[SHORT TASK]
Set down every line of the material below exactly as it stands, leaving out the pictures.

[SUPPLIED ENTRIES]
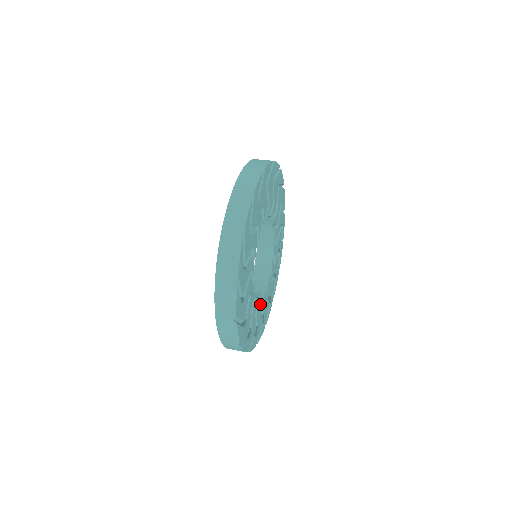
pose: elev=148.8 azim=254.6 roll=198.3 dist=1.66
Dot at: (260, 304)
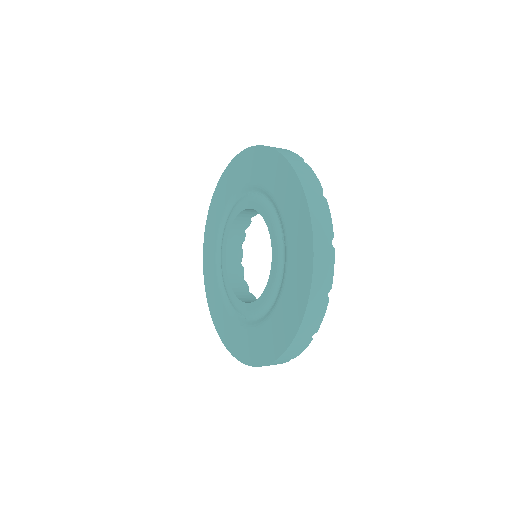
Dot at: occluded
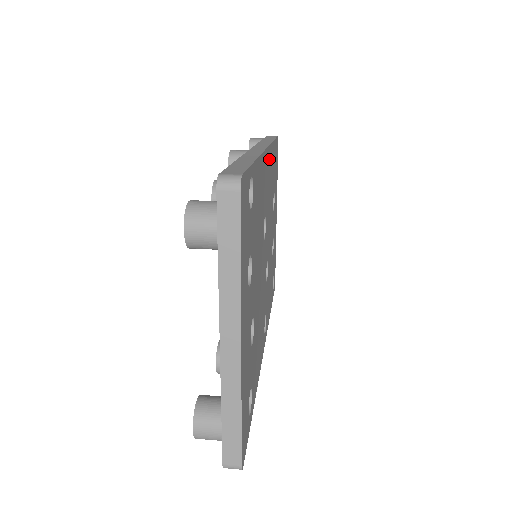
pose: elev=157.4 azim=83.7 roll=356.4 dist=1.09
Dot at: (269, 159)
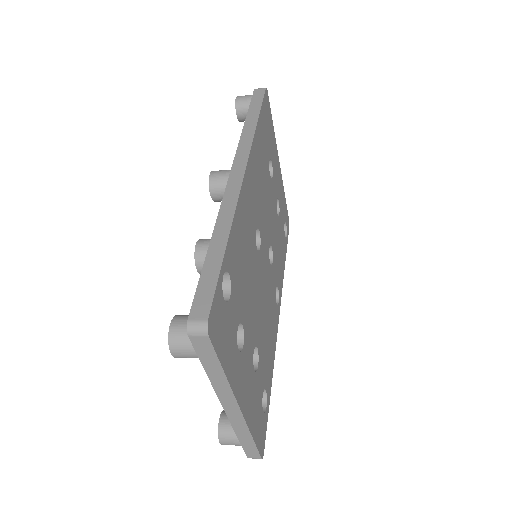
Dot at: (252, 163)
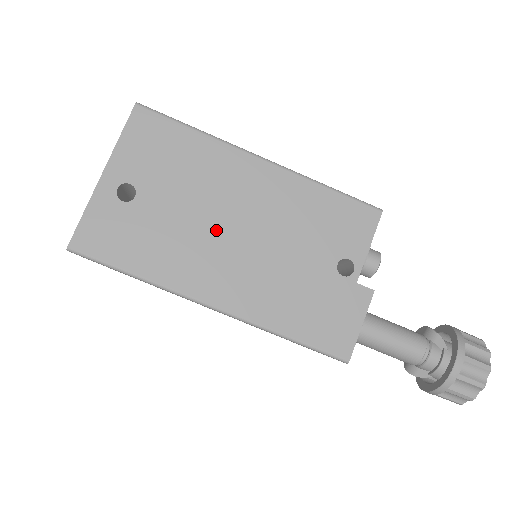
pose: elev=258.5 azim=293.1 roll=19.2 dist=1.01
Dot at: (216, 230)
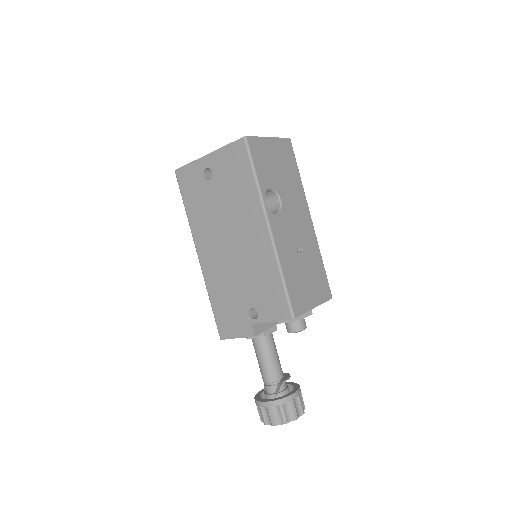
Dot at: (223, 232)
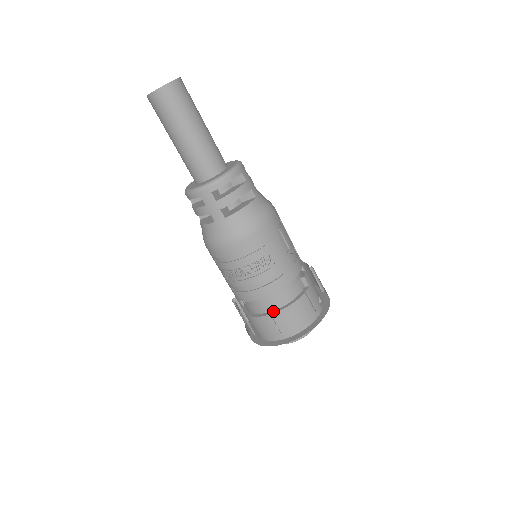
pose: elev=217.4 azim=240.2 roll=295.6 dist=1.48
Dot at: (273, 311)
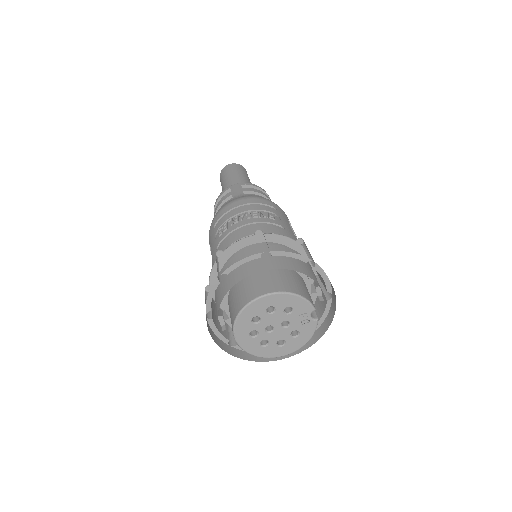
Dot at: occluded
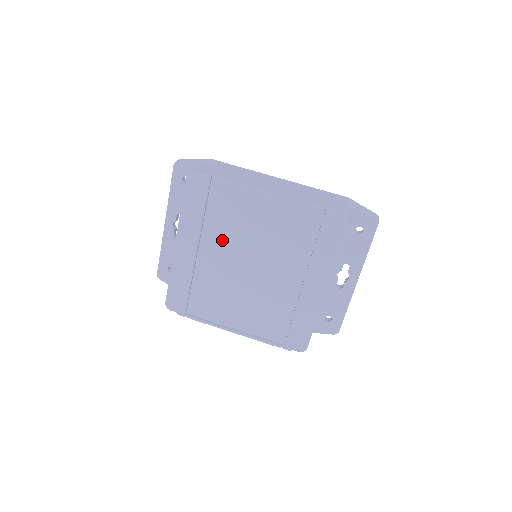
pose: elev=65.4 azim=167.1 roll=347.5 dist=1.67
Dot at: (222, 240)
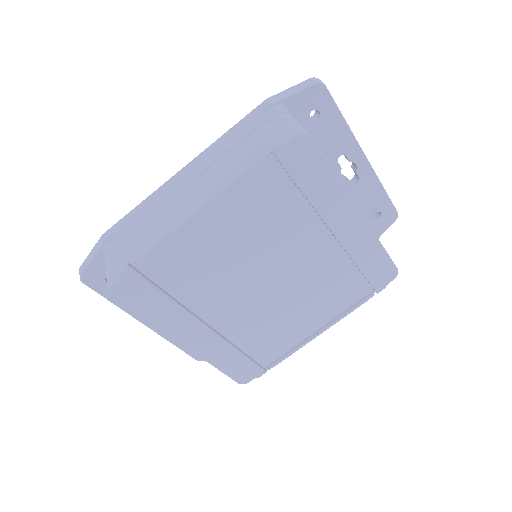
Dot at: (215, 293)
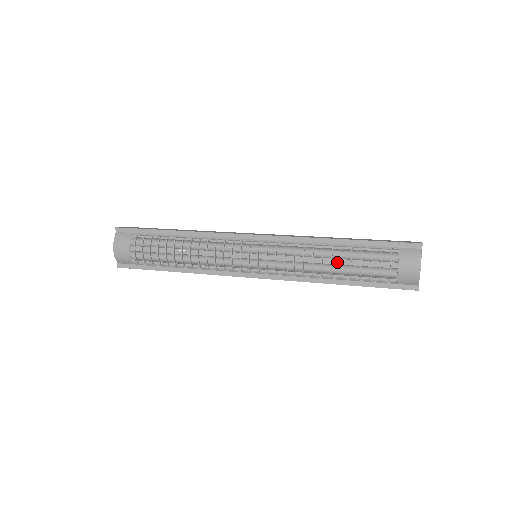
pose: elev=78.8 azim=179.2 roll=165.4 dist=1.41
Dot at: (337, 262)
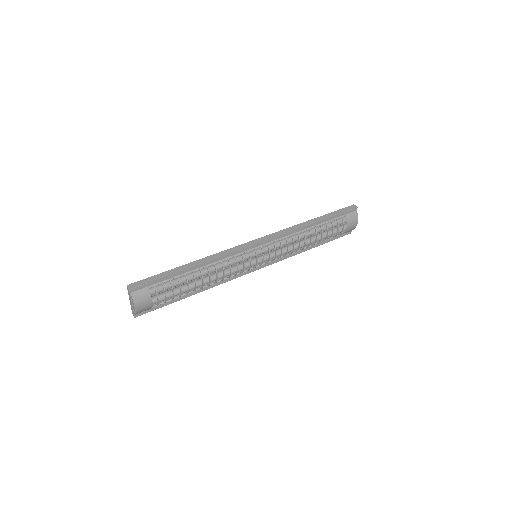
Dot at: occluded
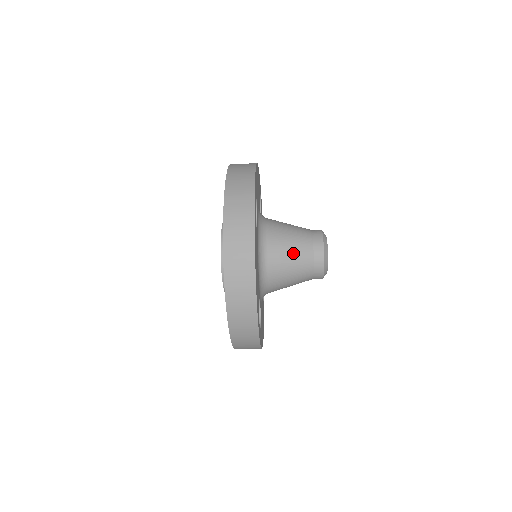
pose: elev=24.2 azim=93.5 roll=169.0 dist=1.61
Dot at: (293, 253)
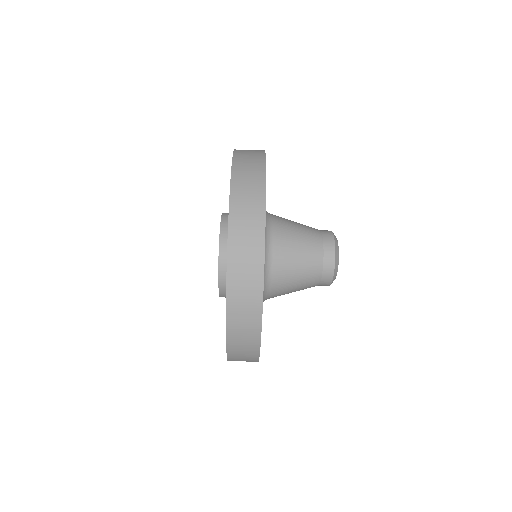
Dot at: (301, 265)
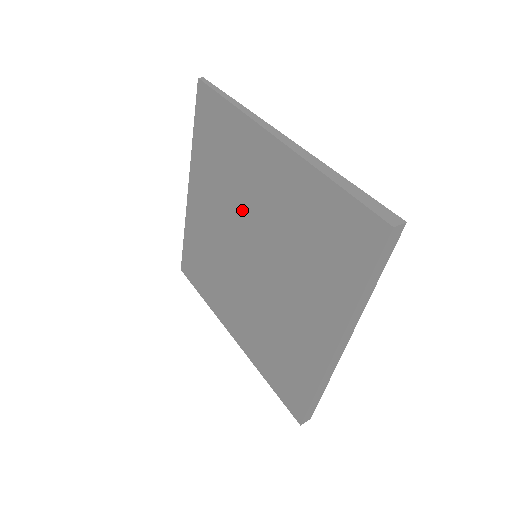
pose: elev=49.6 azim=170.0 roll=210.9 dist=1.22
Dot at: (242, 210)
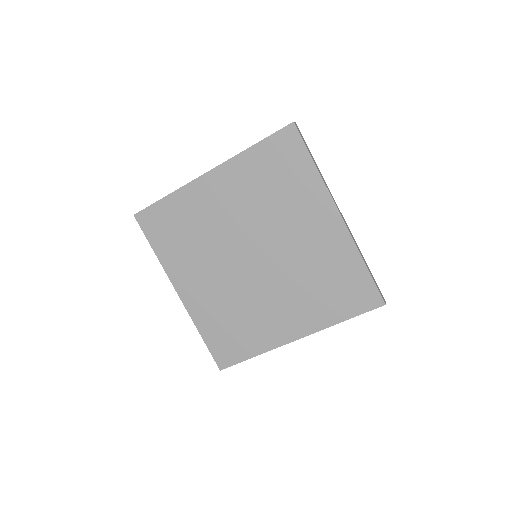
Dot at: (224, 240)
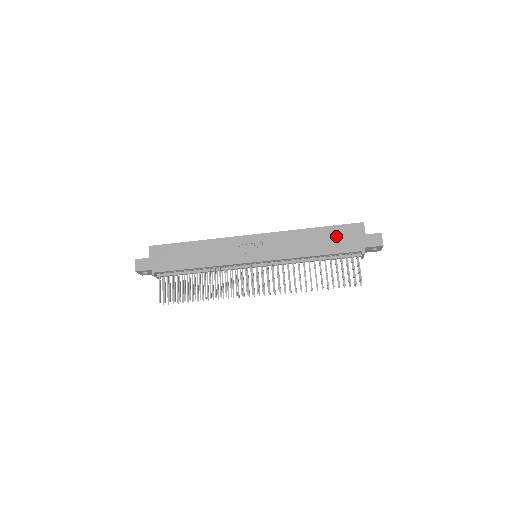
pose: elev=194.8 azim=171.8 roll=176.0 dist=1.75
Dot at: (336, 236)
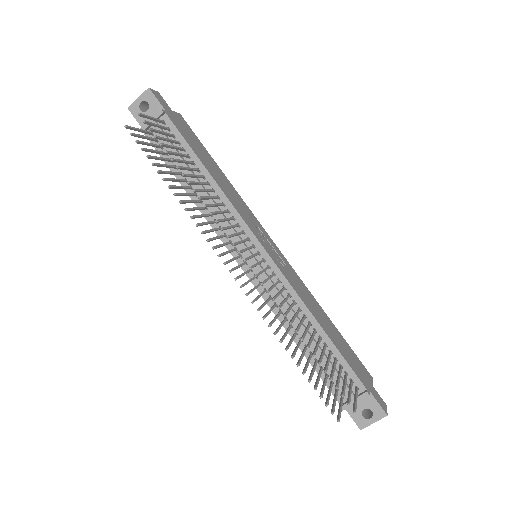
Dot at: (346, 348)
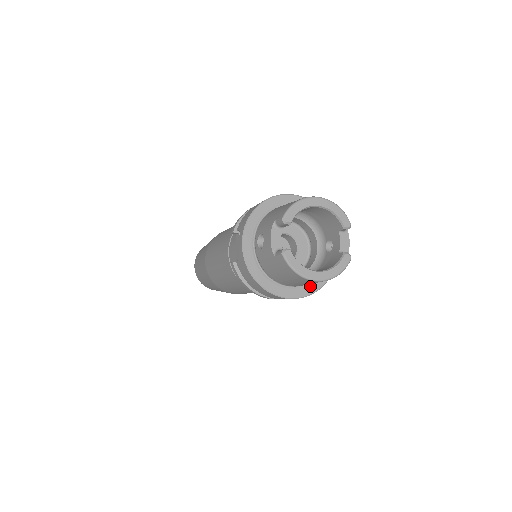
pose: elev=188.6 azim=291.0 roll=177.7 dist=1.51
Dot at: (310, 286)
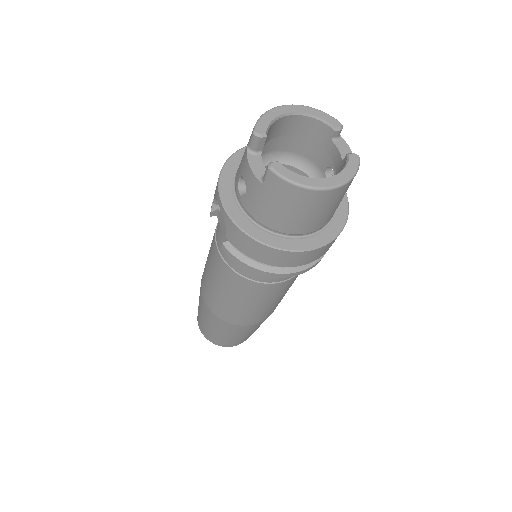
Dot at: (327, 231)
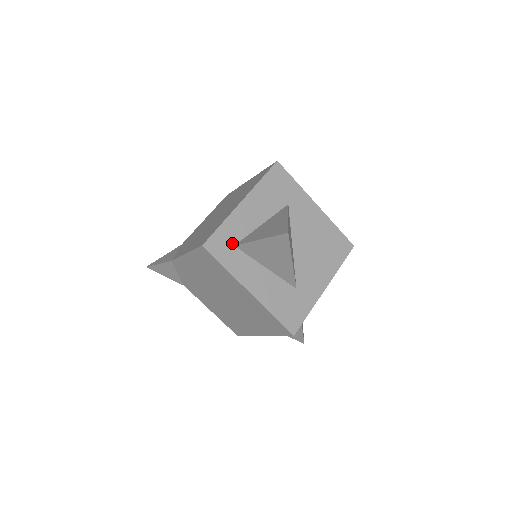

[TASK ANSWER]
pose: elev=148.8 azim=254.6 roll=198.3 dist=1.66
Dot at: (260, 304)
Dot at: occluded
pose: elev=157.4 azim=83.7 roll=356.4 dist=1.09
Dot at: (269, 159)
Dot at: (252, 163)
pose: elev=258.5 azim=293.1 roll=19.2 dist=1.01
Dot at: (216, 230)
Dot at: (223, 232)
pose: elev=217.4 azim=240.2 roll=295.6 dist=1.48
Dot at: (273, 311)
Dot at: occluded
pose: elev=65.4 azim=167.1 roll=347.5 dist=1.67
Dot at: (222, 240)
Dot at: (215, 293)
pose: elev=78.8 azim=179.2 roll=165.4 dist=1.41
Dot at: (337, 262)
Dot at: occluded
pose: elev=24.2 azim=93.5 roll=169.0 dist=1.61
Dot at: (293, 253)
Dot at: (301, 265)
pose: elev=49.6 azim=170.0 roll=210.9 dist=1.22
Dot at: (242, 210)
Dot at: (224, 240)
pose: elev=194.8 azim=171.8 roll=176.0 dist=1.75
Dot at: (336, 236)
Dot at: (346, 348)
pose: elev=188.6 azim=291.0 roll=177.7 dist=1.51
Dot at: (310, 286)
Dot at: (327, 231)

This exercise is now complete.